### Extracted text
At the end of a long and difficult campaign, some might think that it would be my winning the race for local political office. And while I am thankful for this win, gratitude takes a different form today. First, I am mindful that many good people worked so hard to make it happen and that other good people who worked hard for the other side have been disappointed. My gratitude is for all the hope and effort and energy that went into this race... from both sides. For my part, I ran to serve my community, so I am thankful that the majority of my fellow citizens have seen fit to grant me that opportunity. No doubt I will need to work hard to earn it. For whatever reason, I feel called to do this right now, and to know that I am working on something noble, and much bigger than myself, and to be engaged in a process of transformation and courage and humility... well, that is something, isn't it? Humbing and hopeful.
Victory in this race was dampened by the fact that I lost a dear friend and colleague to cancer partway through. And now this week brings news that someone close to me is facing her own brave journey where the outcome has yet to be written. So today, I am mindful that each day, each hour, that passes is a gift. I am filled with gratitude for the time we have been given, and a special love, for friendship, and an admiration of the courage one must have to take on such a difficult illness.
We are an insane people. These illnesses that we biopsy and irradiate and remove (and often to which we succumb) are but a symptom of a greater problem--many are awakening to the insanity with a chilling realization that we have taken for granted the most basic of gifts: clean water, wholesome food, and a world that accepts and tranforms the waste we create. This path we are on leads to ruin: we will consume ourselves... soon enough, I suppose, unless we choose not to.
The heart of our problem may well be a lack of gratitude.
So today, let's give thanks for the miracle of our own lives, of the life around us and the precious gifts that allow us to be. For friendship and love and for all those who bear the painful burden of our excess, and for the simple gifts that mean so much and were given to so many of us for free: health and sunshine and love among them, and (of course) life--which is so very very fragile. Perhaps our love and gratitude will help us create a new way forward.

### Tasks to perform
1/ Translate this sentence from the reflection on gratitude above into Spanish: "The heart of our problem may well be a lack of gratitude."
2/ In the reflection on gratitude above, whom did the writer lose to cancer partway through the race?
3/ Condense the paragraph of the reflection on gratitude that begins "Victory in this race was dampened" into two or three sentences, keeping its main facts.

### Information given
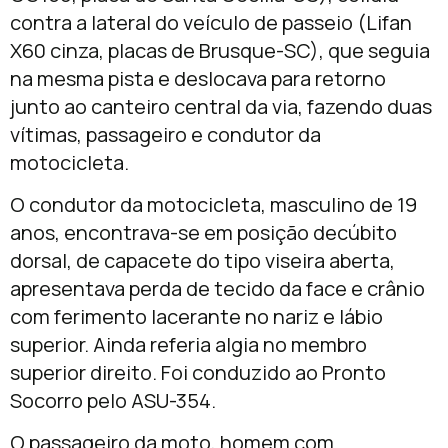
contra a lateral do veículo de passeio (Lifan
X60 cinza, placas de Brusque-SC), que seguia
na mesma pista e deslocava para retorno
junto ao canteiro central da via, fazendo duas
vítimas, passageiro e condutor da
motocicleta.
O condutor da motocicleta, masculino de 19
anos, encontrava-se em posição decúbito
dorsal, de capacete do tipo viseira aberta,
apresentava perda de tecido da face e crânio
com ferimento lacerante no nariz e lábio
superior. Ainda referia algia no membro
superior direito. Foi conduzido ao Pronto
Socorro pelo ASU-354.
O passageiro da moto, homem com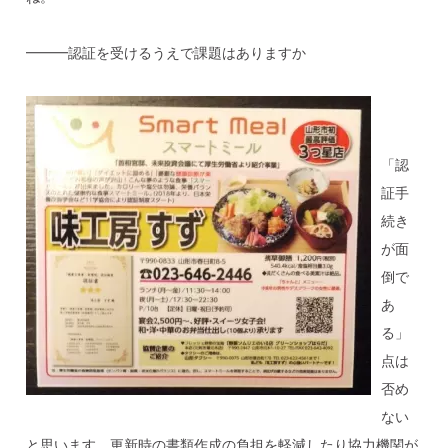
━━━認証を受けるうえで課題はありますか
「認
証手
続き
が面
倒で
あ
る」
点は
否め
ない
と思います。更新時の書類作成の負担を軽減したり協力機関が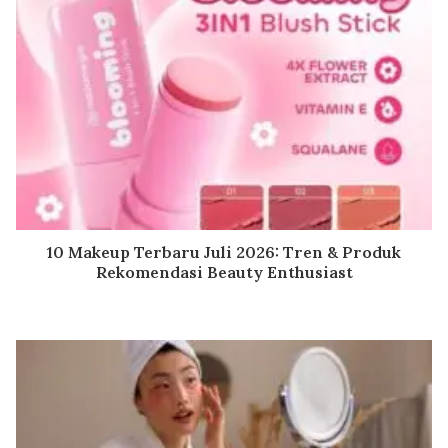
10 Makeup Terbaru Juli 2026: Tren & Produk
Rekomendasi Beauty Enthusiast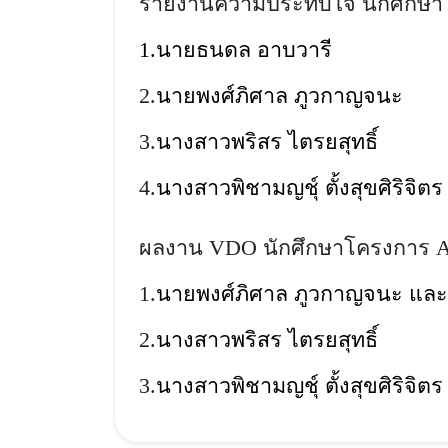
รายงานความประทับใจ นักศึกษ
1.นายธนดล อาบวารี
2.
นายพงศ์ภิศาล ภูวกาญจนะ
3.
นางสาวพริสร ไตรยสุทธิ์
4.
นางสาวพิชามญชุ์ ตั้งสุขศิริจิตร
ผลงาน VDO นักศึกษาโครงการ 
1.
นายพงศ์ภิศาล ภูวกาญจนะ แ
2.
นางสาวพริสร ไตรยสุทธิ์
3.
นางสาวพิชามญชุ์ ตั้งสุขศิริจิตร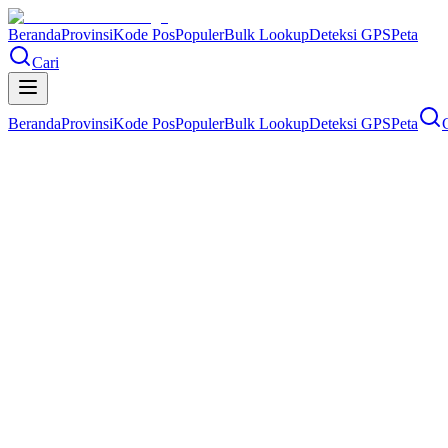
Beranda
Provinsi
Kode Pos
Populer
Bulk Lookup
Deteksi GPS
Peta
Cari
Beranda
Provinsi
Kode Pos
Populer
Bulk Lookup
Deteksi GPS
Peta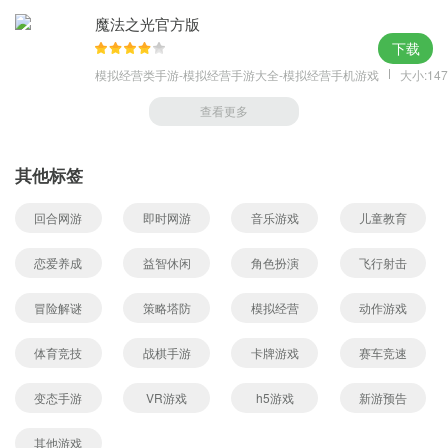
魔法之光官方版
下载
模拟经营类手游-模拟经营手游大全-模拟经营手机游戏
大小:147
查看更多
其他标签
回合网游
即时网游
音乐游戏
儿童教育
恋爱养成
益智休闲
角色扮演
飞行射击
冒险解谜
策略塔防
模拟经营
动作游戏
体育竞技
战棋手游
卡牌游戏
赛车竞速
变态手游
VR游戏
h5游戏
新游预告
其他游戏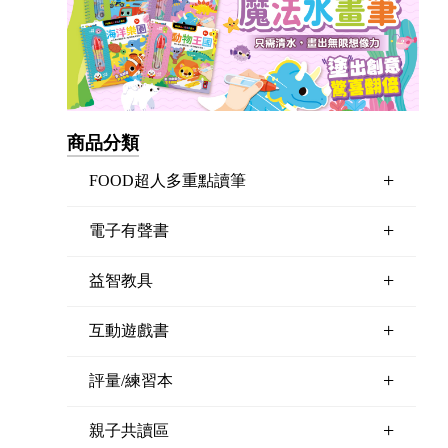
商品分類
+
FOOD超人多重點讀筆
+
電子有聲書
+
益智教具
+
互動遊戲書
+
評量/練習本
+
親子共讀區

---

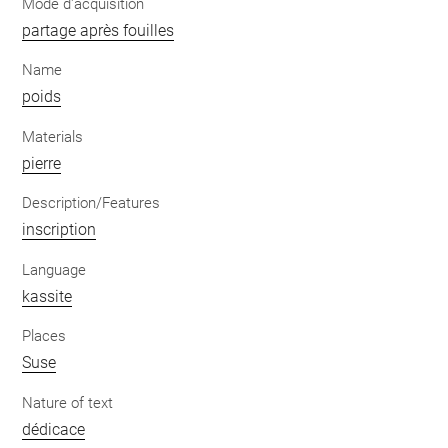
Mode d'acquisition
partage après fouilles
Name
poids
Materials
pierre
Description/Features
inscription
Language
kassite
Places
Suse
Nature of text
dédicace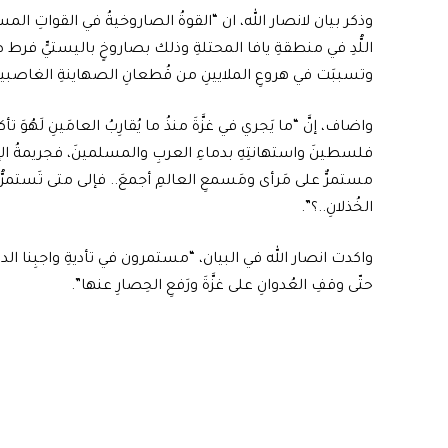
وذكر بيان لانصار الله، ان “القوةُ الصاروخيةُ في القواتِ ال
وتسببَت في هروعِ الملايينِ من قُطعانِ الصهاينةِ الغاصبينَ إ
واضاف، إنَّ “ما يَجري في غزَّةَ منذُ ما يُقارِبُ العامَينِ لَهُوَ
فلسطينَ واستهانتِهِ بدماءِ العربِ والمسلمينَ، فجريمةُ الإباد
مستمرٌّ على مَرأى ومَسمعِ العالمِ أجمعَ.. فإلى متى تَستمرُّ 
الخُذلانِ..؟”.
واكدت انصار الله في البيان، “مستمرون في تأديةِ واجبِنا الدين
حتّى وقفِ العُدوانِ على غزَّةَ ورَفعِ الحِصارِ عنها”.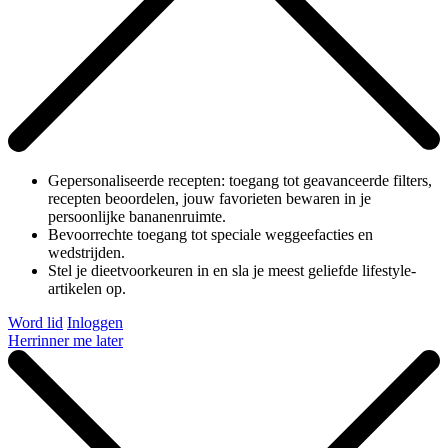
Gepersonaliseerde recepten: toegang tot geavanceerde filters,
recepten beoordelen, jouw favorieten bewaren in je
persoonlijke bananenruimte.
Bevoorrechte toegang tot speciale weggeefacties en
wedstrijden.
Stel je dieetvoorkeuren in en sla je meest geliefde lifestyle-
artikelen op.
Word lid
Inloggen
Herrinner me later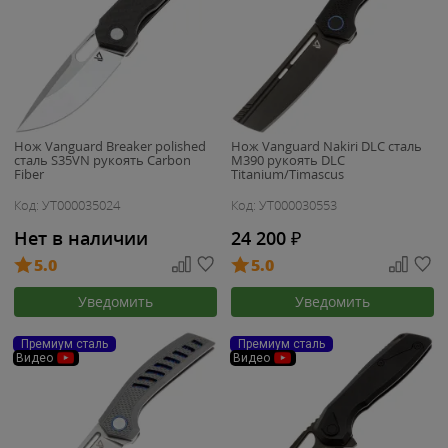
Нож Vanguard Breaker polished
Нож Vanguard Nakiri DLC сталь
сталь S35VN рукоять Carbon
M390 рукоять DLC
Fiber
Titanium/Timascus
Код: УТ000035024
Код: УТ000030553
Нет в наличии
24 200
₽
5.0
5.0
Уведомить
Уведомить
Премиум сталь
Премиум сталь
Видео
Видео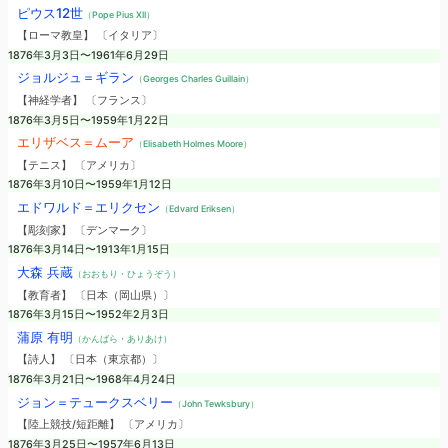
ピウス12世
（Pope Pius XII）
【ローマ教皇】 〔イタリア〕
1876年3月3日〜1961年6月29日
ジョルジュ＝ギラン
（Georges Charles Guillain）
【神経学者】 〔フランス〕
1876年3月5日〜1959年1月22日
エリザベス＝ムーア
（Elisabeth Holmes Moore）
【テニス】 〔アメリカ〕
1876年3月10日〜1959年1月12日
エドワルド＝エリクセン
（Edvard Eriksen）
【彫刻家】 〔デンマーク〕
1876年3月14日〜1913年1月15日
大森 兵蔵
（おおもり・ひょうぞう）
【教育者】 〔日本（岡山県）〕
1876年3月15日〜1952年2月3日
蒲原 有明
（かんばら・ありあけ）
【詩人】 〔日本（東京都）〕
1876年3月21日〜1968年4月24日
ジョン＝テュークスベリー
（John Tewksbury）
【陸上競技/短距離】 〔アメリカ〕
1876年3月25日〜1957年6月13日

### Expected outputs
1/ El núcleo de nuestro problema bien podría ser una falta de gratitud.

2/ A dear friend and colleague.

3/ My victory was dampened by losing a dear friend and colleague to cancer partway through the race, and this week someone close to me is facing her own illness with an outcome not yet known. So I see each day and hour as a gift. I am grateful for the time we have, and I feel a special love for friendship and admiration for the courage such an illness demands.